Worst of all, flush with monopoly profits, large corporate PACs increasingly control politics. Teachout reports that when she ran for Congress in New York’s 16th district in 2016, her real opponent wasn’t Republican John Faso, who won. Rather, she was massively outspent by mystery PACs who even used a body double—a woman who looked and dressed like her—to misrepresent her agenda.
To defeat monopoly, we must BREAK ‘EM UP, conceptually simple, but politically unattainable without a mass movement. During the New Deal, FDR successfully used old anti-trust laws like the 1890 Sherman Antitrust Act and the 1914 Clayton Antitrust Act and new laws like the 1932 Glass-Steagall Banking Act to break up monopolies and shrink the power of finance. But starting with the Reagan Administration in the 1980s, and continuing under Democratic administrations, enforcement slowly ground to a halt. Bill Clinton eagerly presided over the repeal of Glass-Steagall. We need new laws too, reforming campaign finance, raising taxes on the wealthy, and banning the secret information-gathering that sent me a plague of T-shirts.

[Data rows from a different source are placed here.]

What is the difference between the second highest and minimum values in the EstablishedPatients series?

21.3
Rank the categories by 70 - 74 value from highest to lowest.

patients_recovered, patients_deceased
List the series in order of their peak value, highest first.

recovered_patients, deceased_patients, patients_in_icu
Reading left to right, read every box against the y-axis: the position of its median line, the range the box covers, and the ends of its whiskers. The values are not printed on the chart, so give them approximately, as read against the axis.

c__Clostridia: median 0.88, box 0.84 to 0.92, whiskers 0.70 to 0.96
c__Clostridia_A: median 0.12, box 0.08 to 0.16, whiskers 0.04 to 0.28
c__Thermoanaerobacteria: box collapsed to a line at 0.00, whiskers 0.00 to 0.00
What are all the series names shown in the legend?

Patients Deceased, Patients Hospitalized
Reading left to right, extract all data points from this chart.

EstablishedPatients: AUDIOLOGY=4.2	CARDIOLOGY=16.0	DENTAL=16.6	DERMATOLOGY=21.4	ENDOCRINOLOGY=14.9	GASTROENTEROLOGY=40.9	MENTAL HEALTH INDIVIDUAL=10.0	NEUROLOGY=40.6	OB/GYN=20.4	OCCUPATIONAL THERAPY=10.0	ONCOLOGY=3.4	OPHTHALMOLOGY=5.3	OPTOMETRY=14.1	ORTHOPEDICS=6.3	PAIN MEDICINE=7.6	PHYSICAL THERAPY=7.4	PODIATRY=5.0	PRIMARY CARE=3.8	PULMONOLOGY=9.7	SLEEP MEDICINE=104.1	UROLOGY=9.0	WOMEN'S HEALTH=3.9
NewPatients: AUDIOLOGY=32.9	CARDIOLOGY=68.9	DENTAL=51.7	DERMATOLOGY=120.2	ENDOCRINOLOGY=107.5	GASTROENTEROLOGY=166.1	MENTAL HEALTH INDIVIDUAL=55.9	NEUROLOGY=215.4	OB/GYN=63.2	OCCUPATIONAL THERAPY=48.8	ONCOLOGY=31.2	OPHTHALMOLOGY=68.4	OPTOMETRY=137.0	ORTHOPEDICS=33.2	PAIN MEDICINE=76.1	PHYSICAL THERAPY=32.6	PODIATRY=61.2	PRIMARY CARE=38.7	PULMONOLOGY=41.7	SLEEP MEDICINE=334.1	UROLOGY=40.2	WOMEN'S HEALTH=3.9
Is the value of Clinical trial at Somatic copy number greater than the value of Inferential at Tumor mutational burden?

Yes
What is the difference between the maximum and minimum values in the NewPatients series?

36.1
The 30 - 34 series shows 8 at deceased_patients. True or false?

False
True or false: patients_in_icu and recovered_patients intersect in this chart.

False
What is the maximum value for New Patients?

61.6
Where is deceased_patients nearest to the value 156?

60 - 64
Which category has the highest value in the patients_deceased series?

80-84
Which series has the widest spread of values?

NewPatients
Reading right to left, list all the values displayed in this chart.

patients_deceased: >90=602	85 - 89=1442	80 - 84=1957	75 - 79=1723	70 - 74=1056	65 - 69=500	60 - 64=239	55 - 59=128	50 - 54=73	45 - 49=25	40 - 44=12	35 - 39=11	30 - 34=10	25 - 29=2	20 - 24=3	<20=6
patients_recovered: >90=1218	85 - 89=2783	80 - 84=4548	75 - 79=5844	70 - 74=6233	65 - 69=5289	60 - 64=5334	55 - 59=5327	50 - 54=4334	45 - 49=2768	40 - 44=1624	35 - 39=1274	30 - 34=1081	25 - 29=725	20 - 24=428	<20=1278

In 2009, journalist Barry Lynn sounded a lonely alarm with Cornered: The New Monopoly Capital. Ten years later, Barry and the daughters and sons of Barry—Zephyr Teachout, Lina Khan, Matt Stoller, David Dayen, Gilad Edelman, Franklin Foer, Phillip Longman, Tim Wu and so many others—have captured the progressive wing of the Democratic Party, including Senators Elizabeth Warren and Bernie Sanders and the redoubtable Congresswoman Alexandria Ocasio-Cortez. If the senator from the Corporate State of Delaware triumphs in November, progressives will drag him to an aggressive new New Deal.
Originally posted to Dollars and Sense blog, September, 2020.